[TASK STATEMENT]: The expected copy holds every entry exactly and none of the pictures.
**********
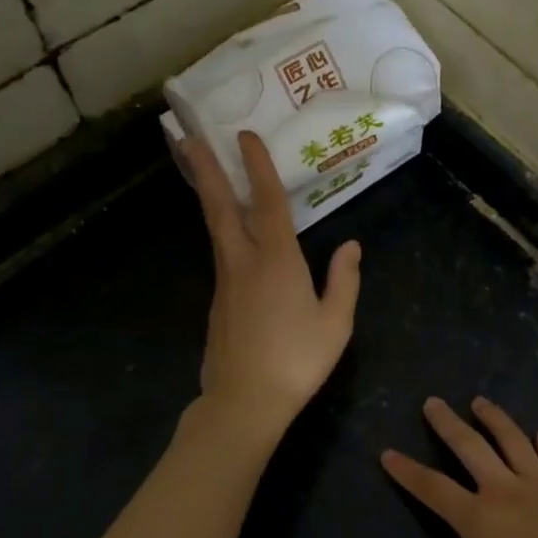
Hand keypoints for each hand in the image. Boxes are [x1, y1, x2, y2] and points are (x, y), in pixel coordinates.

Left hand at [187, 131, 361, 440]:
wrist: (244, 402)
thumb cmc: (297, 361)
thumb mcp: (335, 323)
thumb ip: (344, 280)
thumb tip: (351, 246)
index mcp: (277, 261)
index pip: (266, 202)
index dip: (257, 166)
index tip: (245, 136)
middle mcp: (243, 262)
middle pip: (220, 207)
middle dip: (205, 170)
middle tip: (187, 139)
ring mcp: (225, 282)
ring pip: (216, 229)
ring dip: (209, 196)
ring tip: (203, 172)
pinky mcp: (218, 302)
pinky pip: (222, 255)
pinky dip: (222, 232)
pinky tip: (232, 236)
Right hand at [381, 397, 537, 537]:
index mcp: (479, 519)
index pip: (434, 489)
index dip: (408, 471)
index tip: (388, 453)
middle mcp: (504, 490)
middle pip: (470, 448)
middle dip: (448, 424)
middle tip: (433, 402)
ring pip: (513, 441)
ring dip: (494, 418)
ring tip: (480, 402)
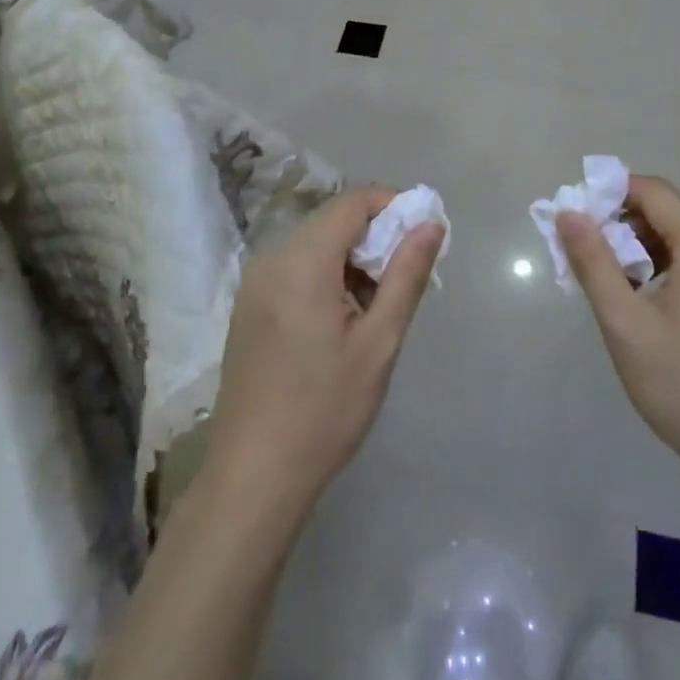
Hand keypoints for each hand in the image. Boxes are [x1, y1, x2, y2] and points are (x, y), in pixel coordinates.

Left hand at [203, 187, 442, 524]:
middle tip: (408, 277)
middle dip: (375, 237)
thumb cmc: (324, 411)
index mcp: (301, 261)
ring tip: (379, 307)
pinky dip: (327, 276)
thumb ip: (406, 275)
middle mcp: (271, 259)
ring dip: (352, 260)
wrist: (253, 477)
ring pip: (315, 246)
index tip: (424, 234)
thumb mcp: (379, 343)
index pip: (352, 202)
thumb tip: (430, 223)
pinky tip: (343, 321)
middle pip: (332, 222)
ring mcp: (254, 283)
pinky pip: (295, 269)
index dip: (392, 206)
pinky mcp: (249, 306)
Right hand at [558, 176, 679, 494]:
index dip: (612, 193)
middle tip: (590, 255)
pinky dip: (671, 266)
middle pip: (671, 214)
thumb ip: (592, 261)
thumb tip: (568, 213)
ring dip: (646, 248)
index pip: (654, 191)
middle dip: (625, 225)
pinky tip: (651, 300)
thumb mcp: (624, 324)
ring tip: (616, 283)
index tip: (578, 217)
**********
[ANSWER BELOW]:
Hand keypoints for each hand in the image. Boxes are [x1, y1, x2, y2] and points are (x, y), in pixel coordinates.

Left hand at [187, 131, 361, 440]:
wrist: (244, 402)
thumb cmc: (297, 361)
thumb mcp: (335, 323)
thumb ip: (344, 280)
thumb tip: (351, 246)
index mcp: (277, 261)
index pip: (266, 202)
index dip: (257, 166)
index tip: (245, 136)
middle mcp: (243, 262)
middle pip: (220, 207)
middle dip: (205, 170)
middle tip: (187, 139)
ring mcp: (225, 282)
ring pip: (216, 229)
ring dip: (209, 196)
ring tip: (203, 172)
pinky mcp: (218, 302)
pinky pip: (222, 255)
pinky dip: (222, 232)
pinky tip: (232, 236)
Right hand at [381, 397, 537, 537]:
index mcp: (479, 519)
index pip: (434, 489)
index dip: (408, 471)
index tip: (388, 453)
middle mcp: (504, 490)
middle pip: (470, 448)
middle dip: (448, 424)
middle tip: (433, 402)
ring pip: (513, 441)
ring dip: (494, 418)
ring tip: (480, 402)
Hand keypoints for each hand in the image. Boxes are [x1, y1, x2, y2] and points are (x, y), in pixel coordinates.

Left hand at [203, 187, 442, 524]:
middle tip: (408, 277)
middle dip: (375, 237)
thumb cmc: (324, 411)
index mcp: (301, 261)
ring tip: (379, 307)
pinky dip: (327, 276)
thumb ip: (406, 275)
middle mcp: (271, 259)
ring dip: (352, 260)
wrist: (253, 477)
ring pip: (315, 246)
index tip: (424, 234)
thumb mcp: (379, 343)
index pip: (352, 202)
thumb tip: (430, 223)
pinky tip: (343, 321)
middle pip: (332, 222)
ring mcp: (254, 283)
pinky pip: (295, 269)
index dip: (392, 206)
pinky mcp: (249, 306)
Right hand at [558, 176, 679, 494]:
index dip: (612, 193)
middle tip: (590, 255)
pinky dip: (671, 266)
middle pip: (671, 214)
thumb ip: (592, 261)
thumb tip: (568, 213)
ring dip: (646, 248)
index pip: (654, 191)
middle dip: (625, 225)
pinky tip: (651, 300)
thumb mcp: (624, 324)
ring tip: (616, 283)
index tip: (578, 217)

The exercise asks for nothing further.